3 December 2008 | bkoganbing
"Stand Navy Down The Field..... Army You Steer Shy -Ay-Ay-Ay"
The US service academies have been good ground for good films for as long as there have been movies. Two years before Navy Blue And Gold came out, Annapolis got the full Hollywood treatment from Warner Brothers in Shipmates Forever. The only difference here is that no one sings in this one.
Three midshipmen from different walks of life become roommates and one of them, Tom Brown, has a sister that his two friends, James Stewart have a friendly rivalry over. All three of them play football and go on to play football for the Naval Academy.
Robert Young is the playboy of the group who just sees the Academy as the way to meet a rich woman and retire young, no pun intended. James Stewart is an enlisted man with a big secret who wants a career in the Navy in the worst way. Tom Brown is a nice young kid, rich, but with a good heart. And his sister Florence Rice has the first two guys hormones racing round the Annapolis quadrant.
Both Young and Stewart go through differing crises and each has to examine what brought them to Annapolis. How they resolve things and how outside forces deal with them is the crux of Navy Blue And Gold.
Sam Wood directed the film and he had a nice eye for the tradition and ambiance that is the Naval Academy. Every film I ever saw about either West Point or Annapolis is reverent about the place and this is no different. The people that come here surrender their lives to lead those who defend our country. The Academies ask and get only the best and brightest.
The cast is rounded out with some well rounded character parts like Paul Kelly as the Naval Academy Football Coach, Samuel S. Hinds and Billie Burke as the parents of Rice and Brown, and most of all Lionel Barrymore as Skinny Dawes, the oldest graduate of the Academy and original starter on the Navy's first football squad.

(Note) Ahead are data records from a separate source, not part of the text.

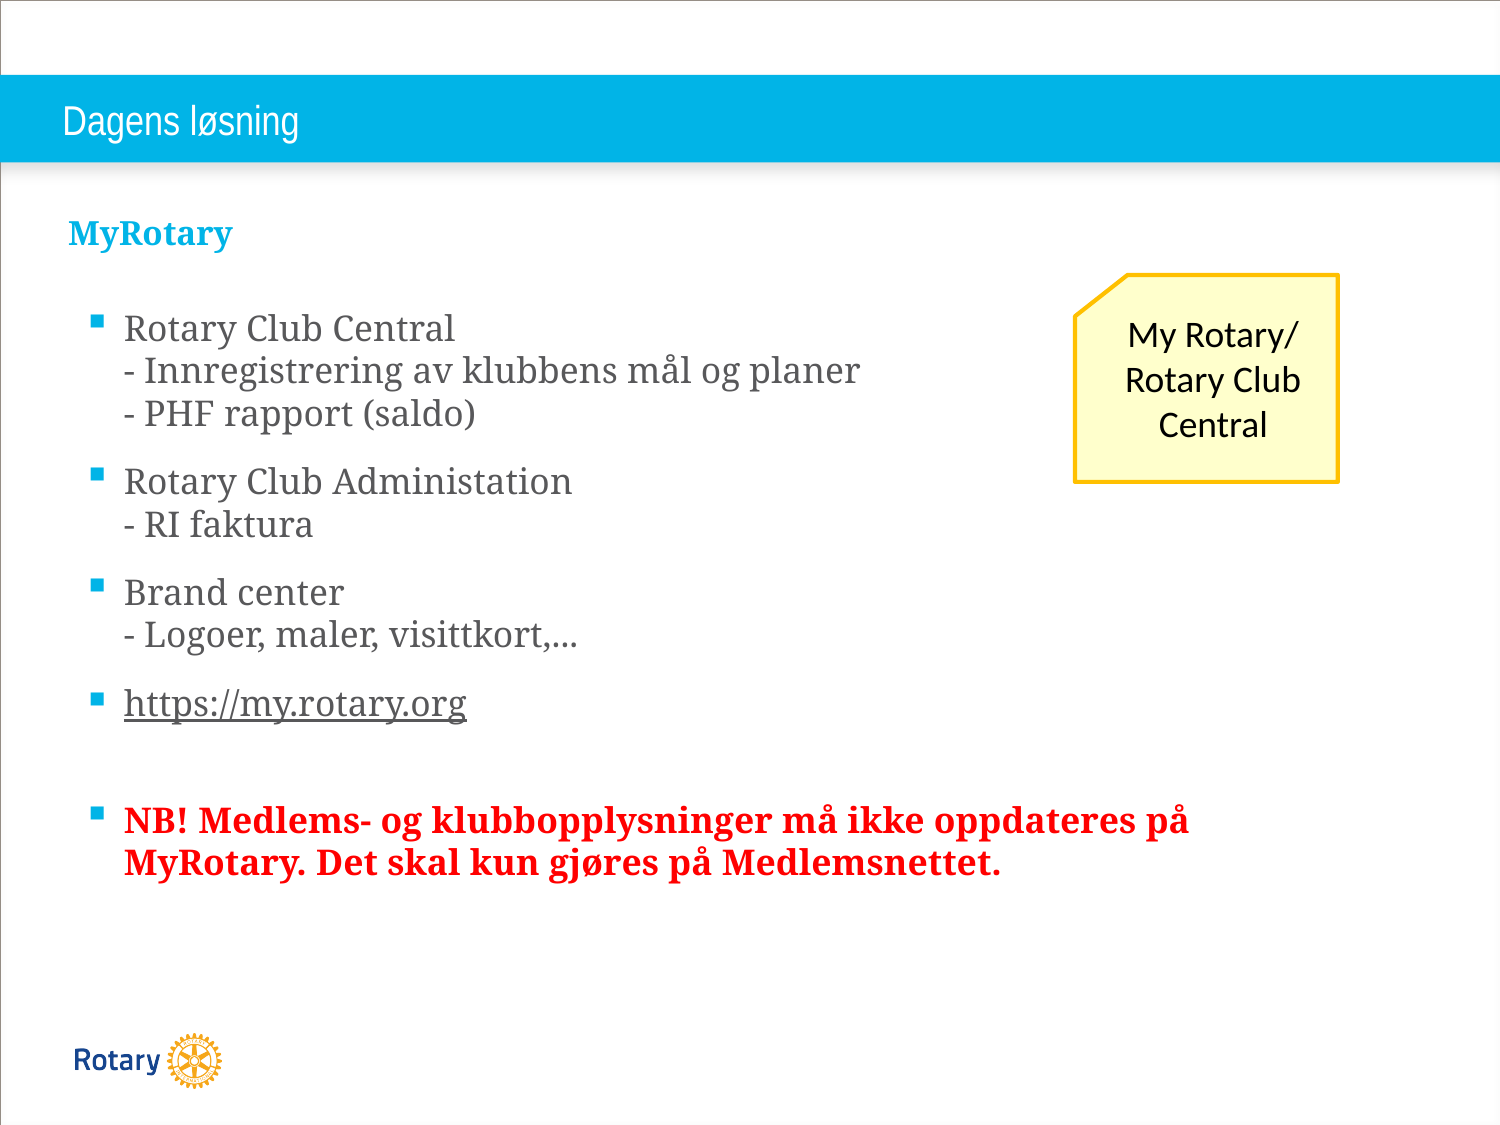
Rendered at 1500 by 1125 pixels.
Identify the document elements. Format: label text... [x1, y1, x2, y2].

title Dagens løsning [62, 75, 1500, 163]
list MyRotary Rotary Club Central - Innregistrering av klubbens mål og planer - PHF rapport (saldo) Rotary Club Administation - RI faktura Brand center - Logoer, maler, visittkort,... https://my.rotary.org NB! Medlems- og klubbopplysninger må ikke oppdateres på MyRotary. Det skal kun gjøres på Medlemsnettet. [68, 212, 1375, 938]
text_box My Rotary/ Rotary Club Central [1085, 302, 1341, 453]
text_box [1093, 274, 1338, 302]
text_box [1074, 308, 1338, 482]
picture [75, 1033, 222, 1089]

It all ends in annual Army-Navy football game and need I tell you who wins it. Funny thing is that I could have taken the same story and turned it around and written it for the Army. No doubt it's been done already.

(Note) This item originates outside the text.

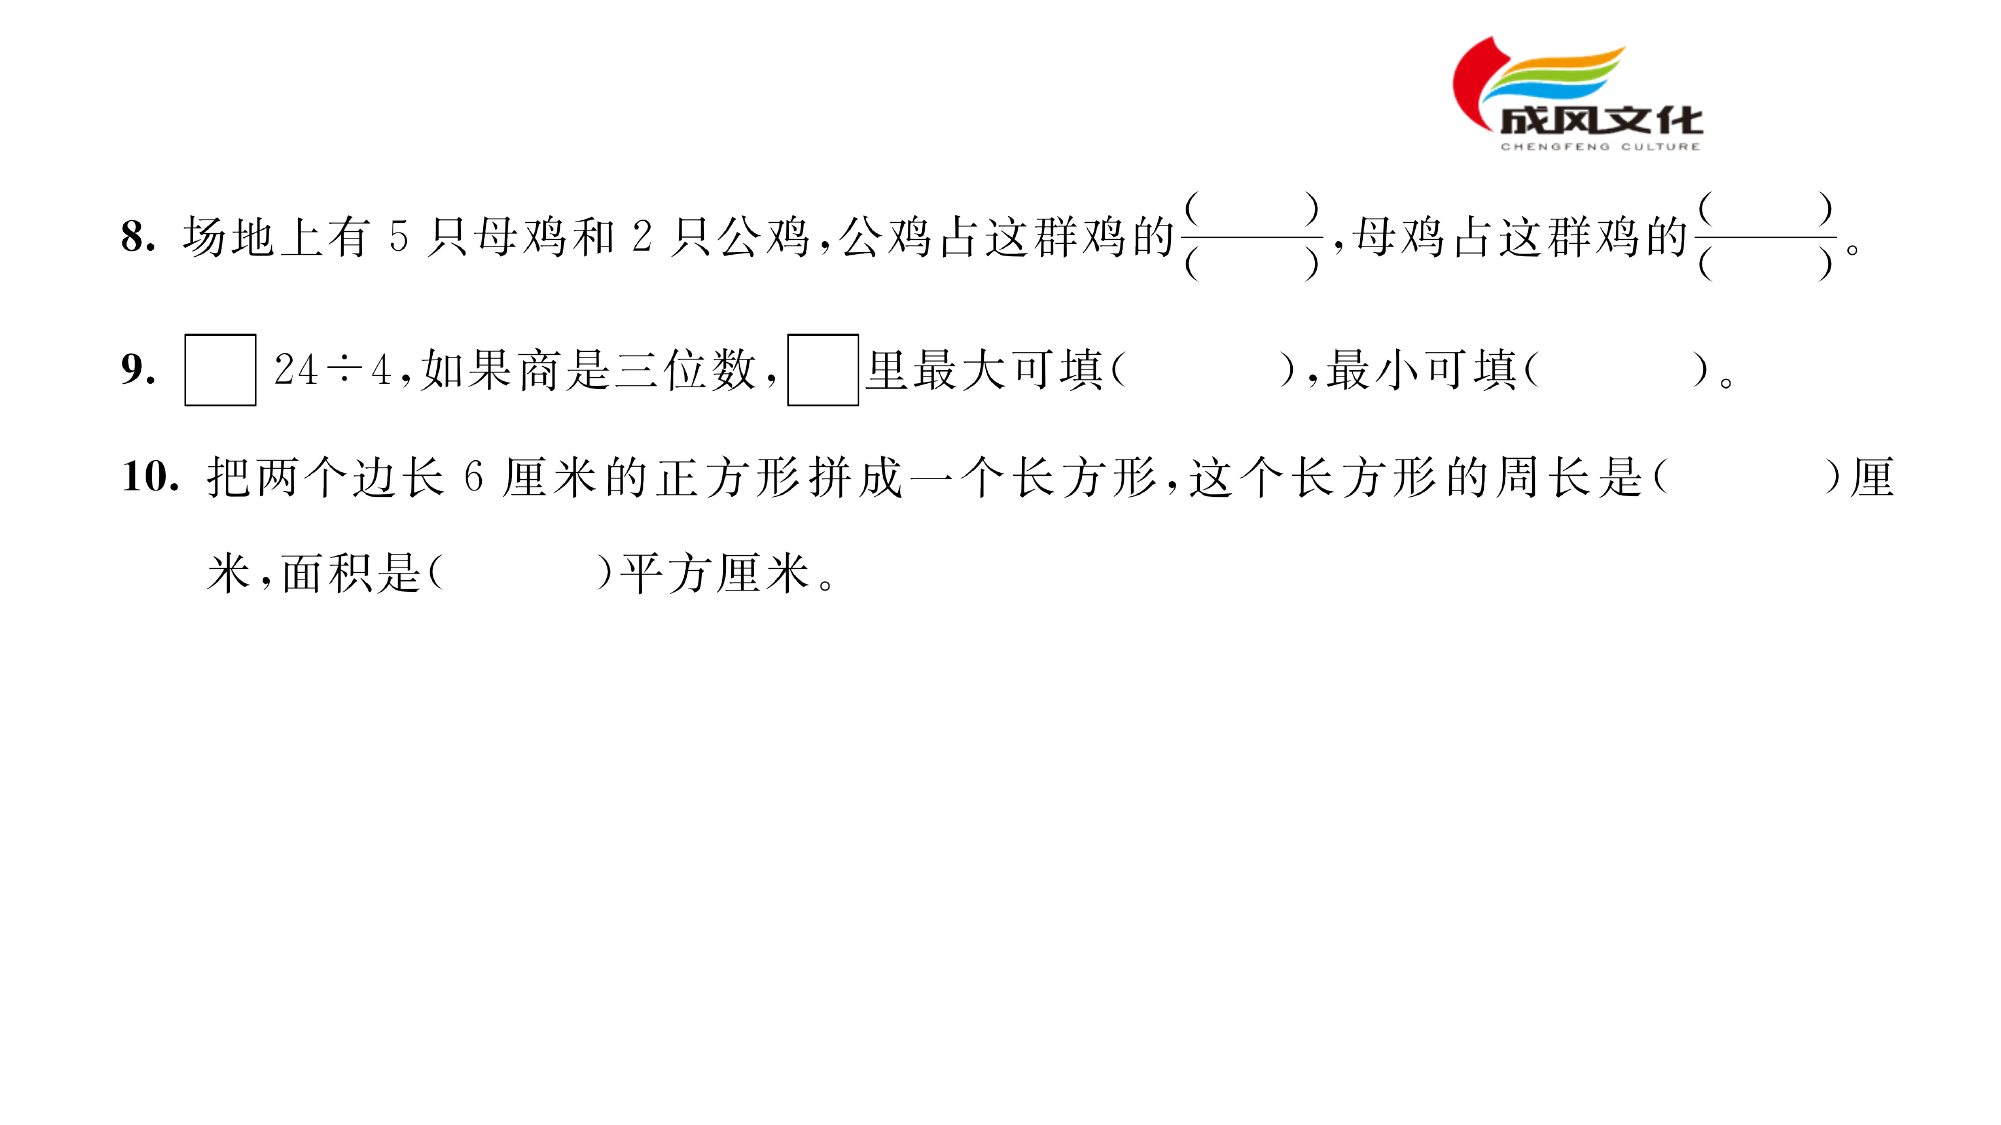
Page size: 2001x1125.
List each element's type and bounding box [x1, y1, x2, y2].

picture [118, 30, 2000, 616]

Seeing James Stewart all idealistic about the Navy and its traditions leaves you no doubt as to why he became a big star and why he was so good in roles like Mr. Smith Goes To Washington. Watching Stewart in his part as Tuck Cross is like seeing Jefferson Smith get a college education. Note that in 1937 Robert Young is billed over Stewart, but by 1940 when they did The Mortal Storm, the billing had reversed.
Navy Blue And Gold is one sentimental picture. But there are those of us who like our sentiment.